Чтобы разрушить купола, сначала следовало выдрать из них огромные железные кресты, которые только с земли выглядели легкими, почти ажурными в высоте. Добирались до них целый день — так было высоко и опасно. Самый отважный из команды красноармеец Семенов, обвязавшись веревкой, полез со звонницы на крышу и там провалился в проржавевшую дыру, поранил ногу. Других смелых не нашлось, пришлось Гусакову на купол самому лезть. Прежде он и не догадывался, какое это противное чувство — страх высоты и как он натерпится его, пока доберется до ржавого креста. Но заставил себя добраться. Прежде всего потому, что видел в том свой долг молодого безбожника-большевика, неделю назад принятого кандидатом в партию. Опять же с земли, с площади и дворов, даже детвора из школы наблюдали за его антирелигиозным подвигом, и там, чувствовал он, были не только доброжелатели. Наверно, соблазнительно для некоторых увидеть, как он сорвется. Но не сорвался, морским узлом завязал толстый канат за основание креста и спустился на землю. Тянули крест сообща — группа пограничников как основная сила, им помогали местечковые комсомольцы, партийцы, а также некоторые крестьяне-бедняки из окрестных деревень. За тот подвиг на церковном куполе Гусаков получил свою первую награду — знак отличника РККА, которым гордился до начала войны. Возможно, с помощью награды и пошел на повышение, получил новое звание. Но это несколько после.

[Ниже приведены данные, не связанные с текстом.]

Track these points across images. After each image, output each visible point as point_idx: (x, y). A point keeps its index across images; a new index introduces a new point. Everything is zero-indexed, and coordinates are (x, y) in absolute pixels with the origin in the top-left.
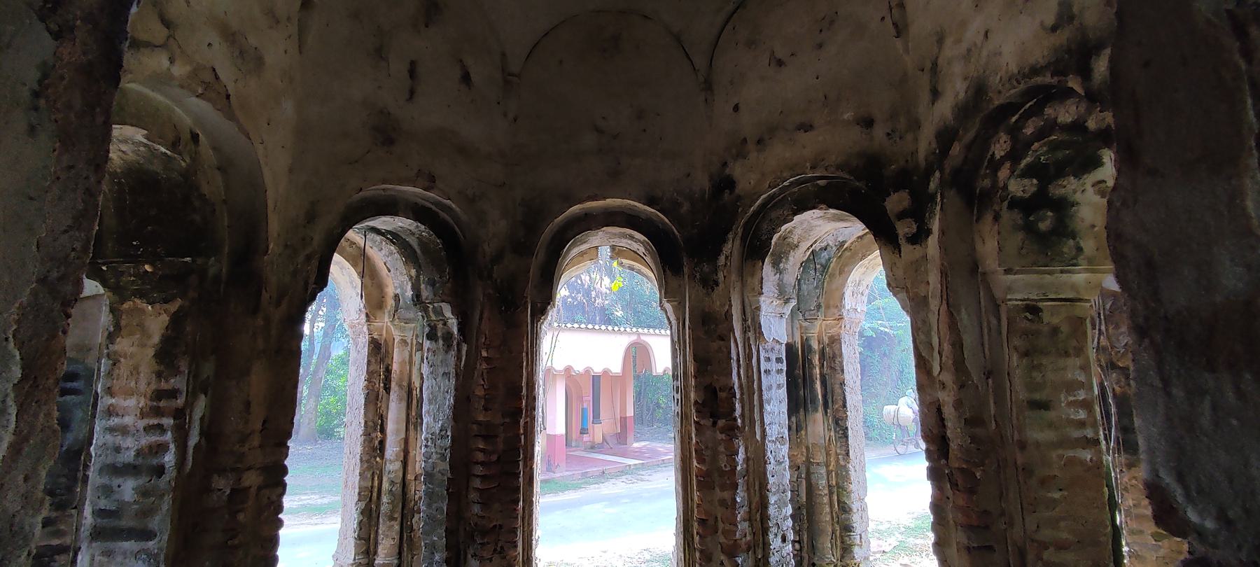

Пыльная полевая дорожка, повиляв среди ржаных нив, спустилась в лощину с овражком, где они перешли неглубокий, почти пересохший ручей и опять взобрались на пригорок. Солнце уже поднялось высоко и немилосердно палило в безоблачном небе, горели их натруженные плечи под отяжелевшими, словно камнями нагруженными вещмешками. Все вспотели, устали, но Гусаков не сбавлял темпа ходьбы, то и дело пристально оглядывая местность. На самом пригорке он вдруг громко выругался: в километре впереди раскинулась новая деревня. Судя по всему, была она не малая — сады, огороды, уличные посадки растянулись до соседнего леса. Нет, в такую деревню идти было невозможно, о чем он и предупредил парня. Костя в ответ промолчал, лишь озабоченно осмотрелся — ячменные нивы, картофлянище, овражек с ольшаником — и картофельным обмежком повернул в сторону, в обход деревни. Поблизости людей не было, но далее, возле деревенской околицы, по невидимой отсюда дороге появились две порожние повозки, — быстро катили куда-то в сторону поля, наверно, за сеном. Вскоре, однако, они скрылись в лощине, и командир облегченно вздохнул.
Изнывая от жары, они добрели до леса, который оказался мелким ольшаником, и сзади недовольно заговорил Тумаш:
— Может, остановиться, перекусить? А то сил уже нет...
«А если, действительно, тут и остановиться, — подумал Гусаков, — перекусить из скудного, на двое суток пайка, который получили в Москве?..» Правда, сам он не ощущал голода, только хотелось пить. Но где напьешься? Не из ручьев же пить грязную воду, еще подцепишь какую холеру... Но прежде надо было взглянуть на карту. Тем более, что невдалеке деревня, название которой, наверное, знает Костя.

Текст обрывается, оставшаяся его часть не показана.